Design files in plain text
'''

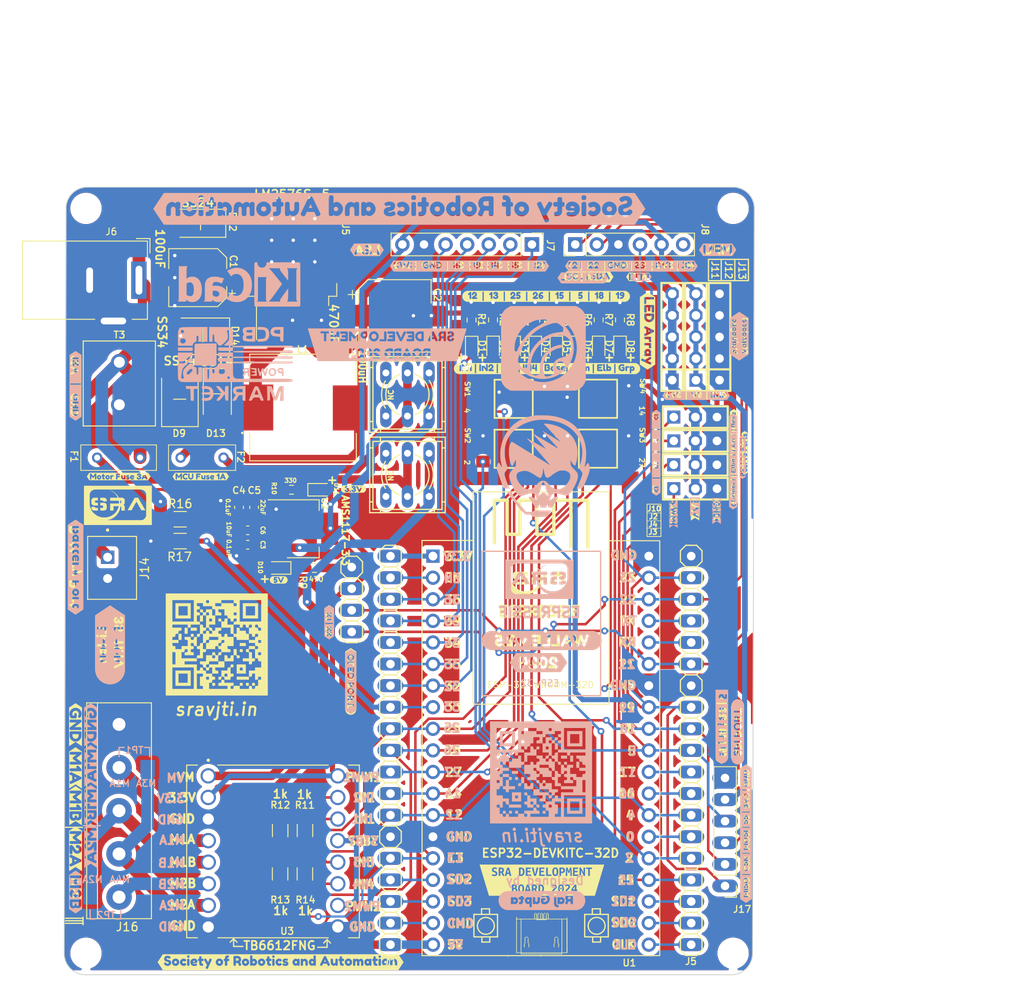
<source format=kicad_pcb>
(kicad_pcb (version 20221018) (generator pcbnew)

  (general
    (thickness 1.6)
  )

  (paper "A4")
  (layers
    (0 "F.Cu" signal)
    (31 "B.Cu" signal)
    (32 "B.Adhes" user "B.Adhesive")
    (33 "F.Adhes" user "F.Adhesive")
    (34 "B.Paste" user)
    (35 "F.Paste" user)
    (36 "B.SilkS" user "B.Silkscreen")
    (37 "F.SilkS" user "F.Silkscreen")
    (38 "B.Mask" user)
    (39 "F.Mask" user)
    (40 "Dwgs.User" user "User.Drawings")
    (41 "Cmts.User" user "User.Comments")
    (42 "Eco1.User" user "User.Eco1")
    (43 "Eco2.User" user "User.Eco2")
    (44 "Edge.Cuts" user)
    (45 "Margin" user)
    (46 "B.CrtYd" user "B.Courtyard")
    (47 "F.CrtYd" user "F.Courtyard")
    (48 "B.Fab" user)
    (49 "F.Fab" user)
    (50 "User.1" user)
    (51 "User.2" user)
    (52 "User.3" user)
    (53 "User.4" user)
    (54 "User.5" user)
    (55 "User.6" user)
    (56 "User.7" user)
    (57 "User.8" user)
    (58 "User.9" user)
  )

  (setup
    (stackup
      (layer "F.SilkS" (type "Top Silk Screen"))
      (layer "F.Paste" (type "Top Solder Paste"))
      (layer "F.Mask" (type "Top Solder Mask") (thickness 0.01))
      (layer "F.Cu" (type "copper") (thickness 0.035))
      (layer "dielectric 1" (type "core") (thickness 1.51) (material "FR4") (epsilon_r 4.5) (loss_tangent 0.02))
      (layer "B.Cu" (type "copper") (thickness 0.035))
      (layer "B.Mask" (type "Bottom Solder Mask") (thickness 0.01))
      (layer "B.Paste" (type "Bottom Solder Paste"))
      (layer "B.SilkS" (type "Bottom Silk Screen"))
      (copper_finish "None")
      (dielectric_constraints no)
    )
    (pad_to_mask_clearance 0)
    (pcbplotparams
      (layerselection 0x003f1ff_ffffffff)
      (plot_on_all_layers_selection 0x0000000_00000000)
      (disableapertmacros false)
      (usegerberextensions false)
      (usegerberattributes true)
      (usegerberadvancedattributes true)
      (creategerberjobfile true)
      (dashed_line_dash_ratio 12.000000)
      (dashed_line_gap_ratio 3.000000)
      (svgprecision 6)
      (plotframeref false)
      (viasonmask false)
      (mode 1)
      (useauxorigin false)
      (hpglpennumber 1)
      (hpglpenspeed 20)
      (hpglpendiameter 15.000000)
      (dxfpolygonmode true)
      (dxfimperialunits true)
      (dxfusepcbnewfont true)
      (psnegative false)
      (psa4output false)
      (plotreference true)
      (plotvalue true)
      (plotinvisibletext false)
      (sketchpadsonfab false)
      (subtractmaskfromsilk false)
      (outputformat 4)
      (mirror false)
      (drillshape 0)
      (scaleselection 1)
      (outputdirectory "../../renders/")
    )
  )

  (net 0 "")
  (net 1 "unconnected-(5V_SW1-A-Pad1)")
  (net 2 "Net-(5V_SW1-B-Pad2)")
  (net 3 "/5V_P")
  (net 4 "unconnected-(5V_SW1-A-Pad4)")
  (net 5 "unconnected-(12V_SW1-A-Pad1)")
  (net 6 "/12V_P")
  (net 7 "Net-(12V_SW1-B-Pad2)")
  (net 8 "unconnected-(12V_SW1-A-Pad4)")
  (net 9 "/32")
  (net 10 "Net-(D12-K)")
  (net 11 "/33")
  (net 12 "Net-(D1-K)")
  (net 13 "/25")
  (net 14 "Net-(D2-K)")
  (net 15 "/26")
  (net 16 "Net-(D3-K)")
  (net 17 "/27")
  (net 18 "Net-(D4-K)")
  (net 19 "/14")
  (net 20 "Net-(D5-K)")
  (net 21 "/12")
  (net 22 "Net-(D6-K)")
  (net 23 "/13")
  (net 24 "Net-(D7-K)")
  (net 25 "/12V_U")
  (net 26 "Net-(D8-K)")
  (net 27 "Net-(D9-K)")
  (net 28 "/3V3")
  (net 29 "Net-(D10-K)")
  (net 30 "Net-(D11-K)")
  (net 31 "/5V")
  (net 32 "Net-(D13-K)")
  (net 33 "GND")
  (net 34 "/EN")
  (net 35 "/36")
  (net 36 "/39")
  (net 37 "/34")
  (net 38 "/35")
  (net 39 "/SD2")
  (net 40 "/SD3")
  (net 41 "/5")
  (net 42 "/19")
  (net 43 "/18")
  (net 44 "/CLK")
  (net 45 "/SD0")
  (net 46 "/SD1")
  (net 47 "/15")
  (net 48 "/2")
  (net 49 "/0")
  (net 50 "/4")
  (net 51 "/16")
  (net 52 "/17")
  (net 53 "D+")
  (net 54 "/RX")
  (net 55 "/TX")
  (net 56 "D-")
  (net 57 "/23")
  (net 58 "Net-(D14-K)")
  (net 59 "/11")
  (net 60 "/OUT1A")
  (net 61 "/OUT2A")
  (net 62 "/OUT3A")
  (net 63 "/OUT4A")
  (net 64 "/ESP_3V3")
  (net 65 "unconnected-(SW1-Pad3)")
  (net 66 "unconnected-(SW2-Pad3)")
  (net 67 "unconnected-(SW3-Pad3)")
  (net 68 "unconnected-(SW4-Pad3)")
  (net 69 "unconnected-(J8-Pin_6-Pad6)")
  (net 70 "Net-(U3-AI1)")
  (net 71 "Net-(U3-AI2)")
  (net 72 "Net-(U3-BI1)")
  (net 73 "Net-(U3-BI2)")

  (footprint "Resistor_SMD:R_0603_1608Metric" (layer "F.Cu") (at 129.817 83.409273 180))

  (footprint "tactile_smd:spst_tactile_sw_2x02_smd" (layer "F.Cu") (at 155.947 78.589273 180))

  (footprint "kibuzzard-6591664B" (layer "F.Cu") (at 109.477 81.849273))

  (footprint "Capacitor_SMD:CP_Elec_8x10" (layer "F.Cu") (at 141.9795 62.949273))

  (footprint "kibuzzard-6587FF20" (layer "F.Cu") (at 158.877 103.749273))

  (footprint "Resistor_SMD:R_1206_3216Metric" (layer "F.Cu") (at 128.467 128.619273 90))

  (footprint "kibuzzard-6539189A" (layer "F.Cu") (at 159.277 101.149273))

  (footprint "LED_SMD:LED_0603_1608Metric" (layer "F.Cu") (at 133.2195 83.409273))

  (footprint "kibuzzard-658FA201" (layer "F.Cu") (at 179.835 85.913273 -90))

  (footprint "LED_SMD:LED_0603_1608Metric" (layer "F.Cu") (at 168.467 66.820523 -90))

  (footprint "dpdt_tht:dpdt_sw_2x03_tht" (layer "F.Cu") (at 143.457 81.659273))

  (footprint "kibuzzard-658F9FD8" (layer "F.Cu") (at 177.422 72.324273))

  (footprint "kibuzzard-658F2C3C" (layer "F.Cu") (at 138.687 55.179273))

  (footprint "Diode_SMD:D_SMA" (layer "F.Cu") (at 121.077 72.549273 -90))

  (footprint "kibuzzard-658F2E4A" (layer "F.Cu") (at 104.397 111.059273 -90))

  (footprint "kibuzzard-65919040" (layer "F.Cu") (at 108.461 101.661273 -90))

  (footprint "Resistor_SMD:R_0603_1608Metric" (layer "F.Cu") (at 168.467 63.420523 90))

  (footprint "LED_SMD:LED_0603_1608Metric" (layer "F.Cu") (at 156.007 66.820523 -90))

  (footprint "kibuzzard-658F2DEA" (layer "F.Cu") (at 180.397 111.739273 90))

  (footprint "kibuzzard-658F2C13" (layer "F.Cu") (at 170.437 58.354273))

  (footprint "pin_header_connectors:1X05" (layer "F.Cu") (at 180.177 65.429273 90))

  (footprint "Resistor_SMD:R_1206_3216Metric" (layer "F.Cu") (at 116.7045 89.449273))

  (footprint "kibuzzard-658F2DF6" (layer "F.Cu") (at 182.287 111.899273 90))

  (footprint "kibuzzard-65918321" (layer "F.Cu") (at 136.782 105.959273 -90))

  (footprint "Capacitor_SMD:C_0603_1608Metric" (layer "F.Cu") (at 124.662 89.879273 180))

  (footprint "MCU_ESP32:ESP32-DEVKITCv4-32D" (layer "F.Cu")
    (tstamp 4786521e-71f0-498e-9efd-9b7e3a1628cf)
    (at 159.156418 110.978111)
    (property "MANUFACTURER" "Espressif Systems")
    (property "PARTREV" "4")
    (property "Sheetfile" "sra_dev_board_2023.kicad_sch")
    (property "Sheetname" "")
    (fp_text reference "U1" (at 9.520582 28.571162 unlocked) (layer "F.SilkS")
        (effects (font (size 0.8 0.8) (thickness 0.15)) (justify left bottom))
      (tstamp 4f93b42d-44e9-4a3c-9823-0d27f2c04126)
    )
    (fp_text value "ESP32-DEVKITC-32D" (at -7.079418 15.771162) (layer "F.SilkS")
        (effects (font (size 1 1) (thickness 0.2)) (justify left bottom))
      (tstamp b279ef7c-0eca-4824-bbd4-2e41788fac5a)
    )
    (fp_text user "ESP-32" (at -2.435418 -5.252838) (layer "B.SilkS")
        (effects (font (size 0.747776 0.747776) (thickness 0.1)) (justify right top mirror))
      (tstamp 2f738931-cf12-497e-bf34-77ee352e1373)
    )
    (fp_text user "ESPRESSIF " (at -6.079418 -13.828838) (layer "B.SilkS")
        (effects (font (size 1.2 1.2
... [2618245 chars truncated]
</source>
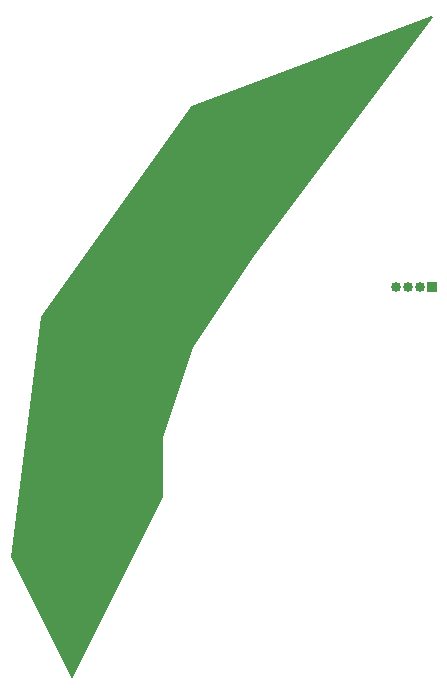
<source format=gts>
%TF.GenerationSoftware,KiCad,Pcbnew,7.0.9-7.0.9~ubuntu22.04.1*%
%TF.CreationDate,2023-11-13T17:06:59-08:00*%
%TF.ProjectId,main_board,6d61696e-5f62-46f6-9172-642e6b696361,rev?*%
%TF.SameCoordinates,Original*%
%TF.FileFunction,Soldermask,Top*%
%TF.FilePolarity,Negative*%
%FSLAX46Y46*%
G04 Gerber Fmt 4.6, Leading zero omitted, Abs format (unit mm)*
G04 Created by KiCad (PCBNEW 7.0.9-7.0.9~ubuntu22.04.1) date 2023-11-13 17:06:59*
%MOMM*%
%LPD*%
G01*
G04 APERTURE LIST*
%ADD10C,0.200000*%
%ADD11O,0.850000X0.850000*%
%ADD12R,0.850000X0.850000*%
G04 APERTURE END LIST*
D10*
X121920000Y-71120000D02*
X116840000Y-78740000D01*
X114300000Y-86360000D01*
X114300000Y-91440000D01*
X106680000Y-106680000D01*
X101600000Y-96520000D01*
X104140000Y-76200000D01*
X116840000Y-58420000D01*
X137160000Y-50800000D01*
X121920000Y-71120000D01*
G36*
X121920000Y-71120000D02*
G01*
X116840000Y-78740000D01*
X114300000Y-86360000D01*
X114300000Y-91440000D01*
X106680000Y-106680000D01*
X101600000Y-96520000D01*
X104140000Y-76200000D01*
X116840000Y-58420000D01*
X137160000Y-50800000D01*
X121920000Y-71120000D01*
G37*
D11*
%TO.C,J1*%
X134160000Y-73660000D03*
X135160000Y-73660000D03*
X136160000Y-73660000D03*
D12*
X137160000Y-73660000D03*
%TD*%
M02*

</source>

'''

From the entries above, list each line with "left" in it.

Final answer
        (effects (font (size 0.8 0.8) (thickness 0.15)) (justify left bottom))
        (effects (font (size 1 1) (thickness 0.2)) (justify left bottom))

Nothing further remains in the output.